▸ **The problem**: Please update everything from the line containing "family: Mymaridae" down to the end of the records by changing "phylum" to "division", keeping all else unchanged.

[Begin Data supplied]

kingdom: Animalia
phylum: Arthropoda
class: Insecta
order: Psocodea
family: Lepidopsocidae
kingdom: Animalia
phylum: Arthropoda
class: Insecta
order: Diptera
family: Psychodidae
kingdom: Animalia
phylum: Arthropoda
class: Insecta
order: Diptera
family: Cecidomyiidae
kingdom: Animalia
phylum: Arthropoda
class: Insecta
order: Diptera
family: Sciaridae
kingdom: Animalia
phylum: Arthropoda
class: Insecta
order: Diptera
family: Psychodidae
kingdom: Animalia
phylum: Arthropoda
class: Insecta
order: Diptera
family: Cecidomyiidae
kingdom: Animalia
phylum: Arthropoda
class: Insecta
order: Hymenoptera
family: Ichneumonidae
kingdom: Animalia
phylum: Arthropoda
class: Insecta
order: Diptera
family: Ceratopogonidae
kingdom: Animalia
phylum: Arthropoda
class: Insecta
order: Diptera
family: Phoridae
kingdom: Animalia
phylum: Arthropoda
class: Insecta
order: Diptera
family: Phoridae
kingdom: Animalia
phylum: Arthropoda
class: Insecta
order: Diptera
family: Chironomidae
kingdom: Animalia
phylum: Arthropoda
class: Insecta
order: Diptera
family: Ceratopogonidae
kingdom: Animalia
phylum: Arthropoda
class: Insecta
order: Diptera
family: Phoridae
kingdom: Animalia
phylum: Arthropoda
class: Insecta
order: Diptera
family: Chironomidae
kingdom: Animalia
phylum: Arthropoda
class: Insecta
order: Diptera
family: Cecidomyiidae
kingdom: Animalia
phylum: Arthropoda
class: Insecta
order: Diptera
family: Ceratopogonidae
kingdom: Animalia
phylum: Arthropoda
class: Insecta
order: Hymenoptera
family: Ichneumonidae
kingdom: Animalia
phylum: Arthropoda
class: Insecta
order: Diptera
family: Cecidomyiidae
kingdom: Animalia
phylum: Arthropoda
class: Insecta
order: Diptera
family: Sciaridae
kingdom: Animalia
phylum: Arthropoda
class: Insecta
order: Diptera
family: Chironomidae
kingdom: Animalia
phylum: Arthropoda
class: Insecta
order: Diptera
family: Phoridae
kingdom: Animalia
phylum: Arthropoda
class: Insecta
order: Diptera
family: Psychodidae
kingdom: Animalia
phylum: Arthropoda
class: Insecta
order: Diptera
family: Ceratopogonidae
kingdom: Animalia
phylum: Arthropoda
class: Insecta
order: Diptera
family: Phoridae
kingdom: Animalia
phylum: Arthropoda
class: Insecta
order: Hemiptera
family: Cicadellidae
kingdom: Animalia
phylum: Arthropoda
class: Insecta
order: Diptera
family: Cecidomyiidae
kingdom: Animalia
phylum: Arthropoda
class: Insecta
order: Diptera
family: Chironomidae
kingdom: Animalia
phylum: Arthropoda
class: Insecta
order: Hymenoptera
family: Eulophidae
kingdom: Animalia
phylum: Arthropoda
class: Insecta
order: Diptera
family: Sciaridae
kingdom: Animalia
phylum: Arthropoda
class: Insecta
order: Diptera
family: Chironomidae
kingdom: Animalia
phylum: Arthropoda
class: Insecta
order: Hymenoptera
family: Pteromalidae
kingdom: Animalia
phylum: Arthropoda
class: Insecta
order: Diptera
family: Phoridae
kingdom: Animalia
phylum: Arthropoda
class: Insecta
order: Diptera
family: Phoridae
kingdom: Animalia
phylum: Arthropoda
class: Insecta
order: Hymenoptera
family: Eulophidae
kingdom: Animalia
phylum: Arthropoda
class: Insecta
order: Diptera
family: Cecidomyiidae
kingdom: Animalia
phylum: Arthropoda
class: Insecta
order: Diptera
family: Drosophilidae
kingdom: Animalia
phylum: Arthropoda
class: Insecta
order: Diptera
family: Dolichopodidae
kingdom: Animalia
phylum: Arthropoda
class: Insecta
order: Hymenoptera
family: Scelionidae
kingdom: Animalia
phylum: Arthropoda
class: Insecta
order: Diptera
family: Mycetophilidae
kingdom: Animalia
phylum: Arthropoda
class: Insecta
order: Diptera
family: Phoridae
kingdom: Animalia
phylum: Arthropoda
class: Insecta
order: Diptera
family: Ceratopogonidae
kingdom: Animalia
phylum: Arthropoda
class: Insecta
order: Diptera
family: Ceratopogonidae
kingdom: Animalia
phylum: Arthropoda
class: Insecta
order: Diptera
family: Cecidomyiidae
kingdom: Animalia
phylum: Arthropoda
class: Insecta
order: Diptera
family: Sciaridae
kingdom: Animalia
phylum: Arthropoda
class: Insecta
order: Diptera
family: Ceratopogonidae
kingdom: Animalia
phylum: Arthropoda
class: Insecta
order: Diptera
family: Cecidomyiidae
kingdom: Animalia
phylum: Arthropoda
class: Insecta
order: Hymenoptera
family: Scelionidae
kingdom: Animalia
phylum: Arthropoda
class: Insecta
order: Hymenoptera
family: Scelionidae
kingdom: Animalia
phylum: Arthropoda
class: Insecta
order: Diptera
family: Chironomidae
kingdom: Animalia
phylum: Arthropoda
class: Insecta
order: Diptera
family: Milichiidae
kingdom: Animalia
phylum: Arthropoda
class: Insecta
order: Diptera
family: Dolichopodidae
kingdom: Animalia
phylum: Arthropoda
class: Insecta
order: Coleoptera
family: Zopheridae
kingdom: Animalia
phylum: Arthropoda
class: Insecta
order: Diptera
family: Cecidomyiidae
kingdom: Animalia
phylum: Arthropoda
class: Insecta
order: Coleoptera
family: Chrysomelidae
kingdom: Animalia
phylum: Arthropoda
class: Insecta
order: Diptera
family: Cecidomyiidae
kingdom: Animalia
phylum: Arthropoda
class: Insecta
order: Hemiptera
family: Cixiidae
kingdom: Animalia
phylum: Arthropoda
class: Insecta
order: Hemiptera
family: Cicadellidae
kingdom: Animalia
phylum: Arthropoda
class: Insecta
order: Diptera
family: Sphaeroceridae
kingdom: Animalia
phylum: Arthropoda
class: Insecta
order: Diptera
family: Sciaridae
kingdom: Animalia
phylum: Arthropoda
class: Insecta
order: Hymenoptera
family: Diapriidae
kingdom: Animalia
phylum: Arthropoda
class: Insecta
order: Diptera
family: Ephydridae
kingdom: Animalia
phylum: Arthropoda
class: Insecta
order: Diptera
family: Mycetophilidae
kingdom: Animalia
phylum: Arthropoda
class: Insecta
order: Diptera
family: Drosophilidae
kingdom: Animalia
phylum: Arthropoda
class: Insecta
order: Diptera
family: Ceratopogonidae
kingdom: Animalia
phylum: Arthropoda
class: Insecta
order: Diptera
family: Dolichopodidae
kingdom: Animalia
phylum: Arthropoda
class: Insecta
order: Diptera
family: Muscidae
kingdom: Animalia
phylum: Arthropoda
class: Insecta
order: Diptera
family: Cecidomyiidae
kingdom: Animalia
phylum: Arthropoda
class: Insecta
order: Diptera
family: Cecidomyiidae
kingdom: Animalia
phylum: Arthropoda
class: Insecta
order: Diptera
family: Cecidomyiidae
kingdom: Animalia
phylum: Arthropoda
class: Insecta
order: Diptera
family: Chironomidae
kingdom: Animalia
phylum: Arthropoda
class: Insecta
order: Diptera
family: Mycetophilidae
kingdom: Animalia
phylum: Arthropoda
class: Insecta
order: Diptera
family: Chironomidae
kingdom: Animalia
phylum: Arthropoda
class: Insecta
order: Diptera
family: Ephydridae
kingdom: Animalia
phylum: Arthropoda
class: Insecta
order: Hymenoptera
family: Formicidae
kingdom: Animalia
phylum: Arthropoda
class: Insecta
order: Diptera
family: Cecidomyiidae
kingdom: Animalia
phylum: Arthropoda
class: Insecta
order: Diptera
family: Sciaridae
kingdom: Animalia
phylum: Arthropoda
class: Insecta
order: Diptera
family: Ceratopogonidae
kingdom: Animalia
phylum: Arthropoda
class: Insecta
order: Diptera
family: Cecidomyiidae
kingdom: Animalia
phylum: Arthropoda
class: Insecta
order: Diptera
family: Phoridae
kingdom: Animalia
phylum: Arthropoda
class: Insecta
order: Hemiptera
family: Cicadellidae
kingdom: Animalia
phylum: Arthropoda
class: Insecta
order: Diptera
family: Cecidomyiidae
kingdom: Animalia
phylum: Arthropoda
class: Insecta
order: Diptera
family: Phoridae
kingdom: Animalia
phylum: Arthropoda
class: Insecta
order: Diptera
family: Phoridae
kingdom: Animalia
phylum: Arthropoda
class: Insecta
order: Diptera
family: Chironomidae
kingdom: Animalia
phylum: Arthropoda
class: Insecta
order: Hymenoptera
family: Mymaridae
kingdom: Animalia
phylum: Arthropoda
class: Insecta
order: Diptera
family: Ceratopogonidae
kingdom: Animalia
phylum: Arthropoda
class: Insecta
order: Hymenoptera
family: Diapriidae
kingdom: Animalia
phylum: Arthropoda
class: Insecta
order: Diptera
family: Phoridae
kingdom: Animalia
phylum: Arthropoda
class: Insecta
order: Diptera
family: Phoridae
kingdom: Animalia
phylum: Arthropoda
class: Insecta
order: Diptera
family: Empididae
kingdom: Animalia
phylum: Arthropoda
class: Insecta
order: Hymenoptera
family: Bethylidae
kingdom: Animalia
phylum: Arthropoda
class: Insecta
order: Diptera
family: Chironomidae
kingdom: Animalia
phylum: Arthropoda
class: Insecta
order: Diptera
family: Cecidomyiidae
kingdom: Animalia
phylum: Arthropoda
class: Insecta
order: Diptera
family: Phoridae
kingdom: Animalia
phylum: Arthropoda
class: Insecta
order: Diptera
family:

[End Data supplied]

▸ **Response to the exercise**:
family: Mymaridae
kingdom: Animalia
division: Arthropoda
class: Insecta
order: Diptera
family: Ceratopogonidae
kingdom: Animalia
division: Arthropoda
class: Insecta
order: Hymenoptera
family: Diapriidae
kingdom: Animalia
division: Arthropoda
class: Insecta
order: Diptera
family: Phoridae
kingdom: Animalia
division: Arthropoda
class: Insecta
order: Diptera
family: Phoridae
kingdom: Animalia
division: Arthropoda
class: Insecta
order: Diptera
family: Empididae
kingdom: Animalia
division: Arthropoda
class: Insecta
order: Hymenoptera
family: Bethylidae
kingdom: Animalia
division: Arthropoda
class: Insecta
order: Diptera
family: Chironomidae
kingdom: Animalia
division: Arthropoda
class: Insecta
order: Diptera
family: Cecidomyiidae
kingdom: Animalia
division: Arthropoda
class: Insecta
order: Diptera
family: Phoridae
kingdom: Animalia
division: Arthropoda
class: Insecta
order: Diptera
family:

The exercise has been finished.